WHAT YOU ARE ASKED TO DO = Repeat the lines of the records below word for word, leaving out the pictures.

Figure understanding tasks =
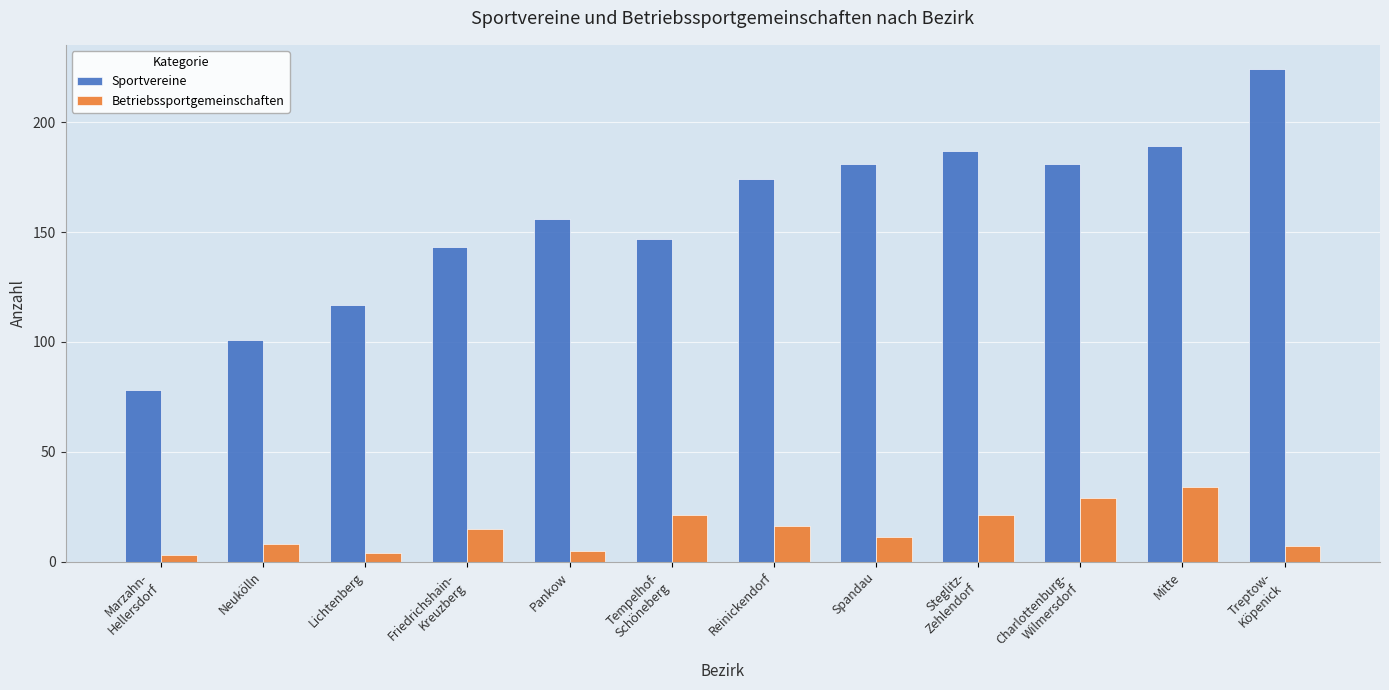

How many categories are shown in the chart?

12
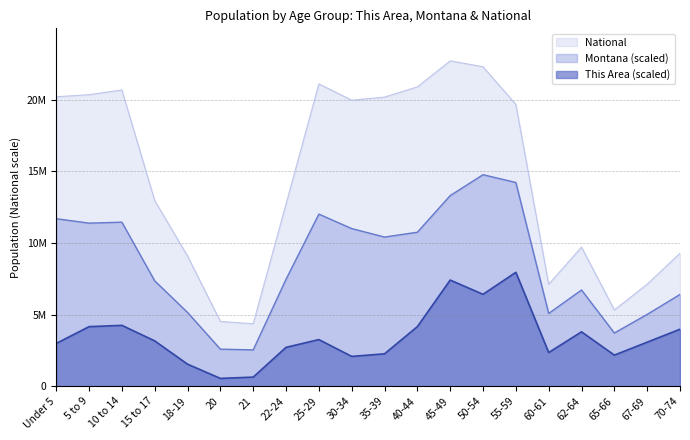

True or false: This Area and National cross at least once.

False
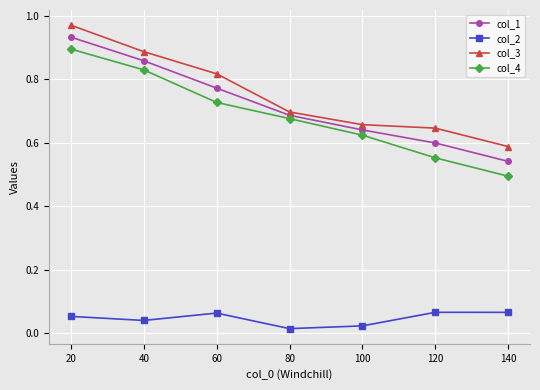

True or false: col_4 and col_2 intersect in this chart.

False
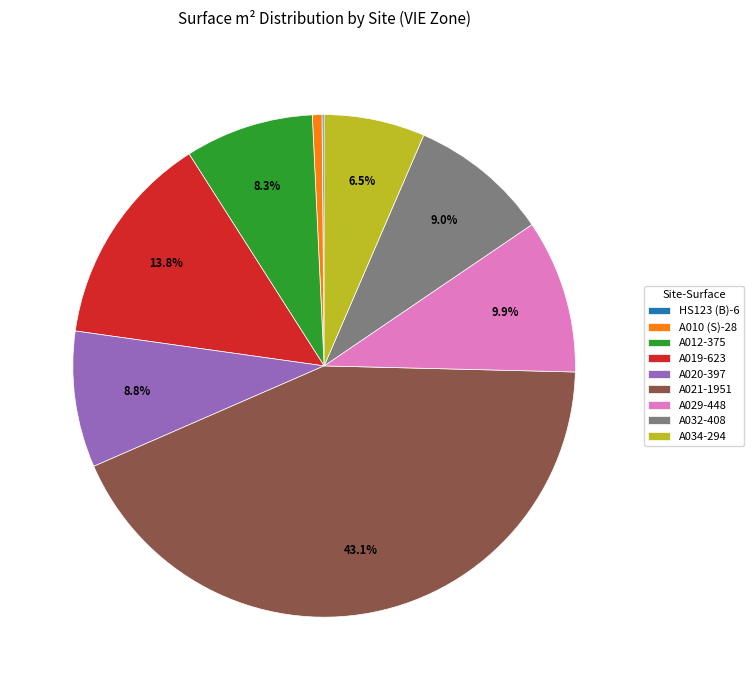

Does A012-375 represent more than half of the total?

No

EXERCISE RESULT =
How many categories are shown in the chart?

12

True or false: This Area and National cross at least once.

False

True or false: col_4 and col_2 intersect in this chart.

False

Does A012-375 represent more than half of the total?

No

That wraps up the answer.